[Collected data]
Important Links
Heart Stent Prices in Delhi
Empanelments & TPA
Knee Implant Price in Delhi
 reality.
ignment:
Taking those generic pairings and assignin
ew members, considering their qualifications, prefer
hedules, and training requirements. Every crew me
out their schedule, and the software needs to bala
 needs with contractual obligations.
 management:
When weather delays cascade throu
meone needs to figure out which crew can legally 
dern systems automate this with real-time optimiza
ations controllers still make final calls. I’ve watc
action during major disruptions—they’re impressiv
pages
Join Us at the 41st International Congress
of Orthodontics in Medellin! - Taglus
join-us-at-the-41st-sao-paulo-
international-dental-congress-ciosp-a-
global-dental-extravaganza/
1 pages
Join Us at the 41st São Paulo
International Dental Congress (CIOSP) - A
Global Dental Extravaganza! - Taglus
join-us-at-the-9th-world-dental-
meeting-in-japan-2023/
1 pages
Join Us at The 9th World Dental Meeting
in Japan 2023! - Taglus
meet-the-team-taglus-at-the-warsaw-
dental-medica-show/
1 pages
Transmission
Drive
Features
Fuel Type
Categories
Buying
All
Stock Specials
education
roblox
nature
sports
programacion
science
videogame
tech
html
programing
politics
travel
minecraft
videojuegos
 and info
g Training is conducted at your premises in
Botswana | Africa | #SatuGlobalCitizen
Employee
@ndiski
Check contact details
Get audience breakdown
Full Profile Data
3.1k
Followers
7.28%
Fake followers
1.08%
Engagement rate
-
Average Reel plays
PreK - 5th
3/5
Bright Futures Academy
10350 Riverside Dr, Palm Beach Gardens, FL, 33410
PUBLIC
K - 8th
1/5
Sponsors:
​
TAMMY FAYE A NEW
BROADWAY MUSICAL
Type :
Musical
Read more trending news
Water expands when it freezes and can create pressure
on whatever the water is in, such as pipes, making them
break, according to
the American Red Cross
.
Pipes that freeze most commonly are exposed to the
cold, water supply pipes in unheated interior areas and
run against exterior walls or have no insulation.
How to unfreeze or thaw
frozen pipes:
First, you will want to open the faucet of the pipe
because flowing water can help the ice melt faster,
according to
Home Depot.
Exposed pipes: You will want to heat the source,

== WORK TO BE COMPLETED ==
Can you reproduce the material above with "Stock Specials" swapped for "Current Deals" and nothing else altered?

== YOUR SOLUTION ==
Important Links
Heart Stent Prices in Delhi
Empanelments & TPA
Knee Implant Price in Delhi
 reality.
ignment:
Taking those generic pairings and assignin
ew members, considering their qualifications, prefer
hedules, and training requirements. Every crew me
out their schedule, and the software needs to bala
 needs with contractual obligations.
 management:
When weather delays cascade throu
meone needs to figure out which crew can legally 
dern systems automate this with real-time optimiza
ations controllers still make final calls. I’ve watc
action during major disruptions—they’re impressiv
pages
Join Us at the 41st International Congress
of Orthodontics in Medellin! - Taglus
join-us-at-the-41st-sao-paulo-
international-dental-congress-ciosp-a-
global-dental-extravaganza/
1 pages
Join Us at the 41st São Paulo
International Dental Congress (CIOSP) - A
Global Dental Extravaganza! - Taglus
join-us-at-the-9th-world-dental-
meeting-in-japan-2023/
1 pages
Join Us at The 9th World Dental Meeting
in Japan 2023! - Taglus
meet-the-team-taglus-at-the-warsaw-
dental-medica-show/
1 pages
Transmission
Drive
Features
Fuel Type
Categories
Buying
All
Current Deals
education
roblox
nature
sports
programacion
science
videogame
tech
html
programing
politics
travel
minecraft
videojuegos
 and info
g Training is conducted at your premises in
Botswana | Africa | #SatuGlobalCitizen
Employee
@ndiski
Check contact details
Get audience breakdown
Full Profile Data
3.1k
Followers
7.28%
Fake followers
1.08%
Engagement rate
-
Average Reel plays
PreK - 5th
3/5
Bright Futures Academy
10350 Riverside Dr, Palm Beach Gardens, FL, 33410
PUBLIC
K - 8th
1/5
Sponsors:
​
TAMMY FAYE A NEW
BROADWAY MUSICAL
Type :
Musical
Read more trending news
Water expands when it freezes and can create pressure
on whatever the water is in, such as pipes, making them
break, according to
the American Red Cross
.
Pipes that freeze most commonly are exposed to the
cold, water supply pipes in unheated interior areas and
run against exterior walls or have no insulation.
How to unfreeze or thaw
frozen pipes:
First, you will want to open the faucet of the pipe
because flowing water can help the ice melt faster,
according to
Home Depot.
Exposed pipes: You will want to heat the source,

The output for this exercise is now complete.